Patológica
Sin desacreditar en absoluto los avances médicos, me parece que cada vez se patologizan más conductas
Siempre me he manifestado a favor de la anestesia. Incluso, entiendo esos análisis de sangre que me producen grima —goma, aguja, vena, algodoncillo— y son imprescindibles para la detección precoz de la enfermedad. Cada persona conoce el caso de otra salvada de un cáncer gracias a la medicina preventiva. Benditas sean las vacunas y san Louis Pasteur, que, sin embargo, no ha llegado a curarnos del todo la rabia. Sin desacreditar en absoluto los avances médicos, me parece que cada vez se patologizan más conductas. Igual que sucedió con el placer femenino y la homosexualidad, ahora se patologizan comportamientos infantiles, transexualidad, menopausia, la vuelta al trabajo tras las vacaciones —“depresión posvacacional”—. La gente es intolerante al humo del tabaco, la lactosa o el gluten: no es que no les guste el humo, es que son intolerantes. Los parámetros para medir los niveles de proteínas en la sangre se estrechan y un número significativo de pacientes tomamos pastillas contra la hipercolesterolemia, la ansiedad, el insomnio o el estreñimiento.
Vivimos con la obsesión por el índice de masa corporal y asociamos la expresión “estar bien” con un corpore canónicamente sano y bello. Podemos padecer abotargamiento ideológico e incultura general básica, pero si tenemos la tensión entre 6 y 12, conservamos los dientes y el pelo no clarea, entonces, estamos bien. La buena salud como meta en la vida acaso constituya un mecanismo de amortiguación de respuestas ciudadanas contestatarias; sin embargo, paro y pobreza inciden en un malestar psíquico que es al mismo tiempo físico: las mujeres, más vulnerables al riesgo de exclusión social, acumulan historias e historiales sobre dolores físicos que delatan enfermedades sistémicas.

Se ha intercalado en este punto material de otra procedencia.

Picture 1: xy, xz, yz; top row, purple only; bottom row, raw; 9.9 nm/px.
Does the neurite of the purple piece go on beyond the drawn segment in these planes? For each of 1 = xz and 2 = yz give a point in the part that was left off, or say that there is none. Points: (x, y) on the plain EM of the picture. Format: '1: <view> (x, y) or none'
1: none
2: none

La patologización se relaciona con la medicalización: en 2002, el profesor de la Universidad París VIII Philippe Pignarre vinculaba el incremento de pacientes diagnosticados de depresión con intereses de industrias farmacéuticas que distribuían antidepresivos, como panacea universal, en sociedades donde los individuos tienen buenas razones para estar cabreados y tristes.
La patologización de la vida, esa hipocondría enraizada en el miedo, nos lleva a saturar consultas y urgencias, y a sentir la compulsión de contratar, si se dispone de recursos, una sociedad médica privada: “Invierta en su salud” es un eslogan literal, no metafórico. La ingenua esperanza de que no vamos a morir choca con otro efecto secundario de la patologización: la incapacidad para el disfrute. Todo lo que produce placer es malo, moralmente malo: la salud y el cuidado del cuerpo se han erigido en horizonte religioso. Como si no ir al gimnasio o comer grasas fuese cosa de mala gente. Desde las experiencias sanitarias y laborales de mi cuerpo menopáusico, abogo por un poco de cordura: no se trata de curarnos los cánceres de mama ingiriendo pócimas de raíces cocidas por un curandero asesino —¿recuerdan el pecho putrefacto de una mujer que acudió demasiado tarde al hospital?—; no se trata de volver a la superstición y renegar del progreso. Pero lo que tampoco es saludable es beberse las cervezas con culpa visualizando la lenta degradación hepática, visitando el ambulatorio semanalmente y tomando pastillas para aplacar los nervios. Recuerden las palabras de Guillermo Rendueles: a veces, lo que las personas necesitan no es un medicamento, sino un comité de empresa. También tendríamos que hablar de la perversidad del repago, la interesada destrucción de la sanidad pública y otros círculos muy viciosos.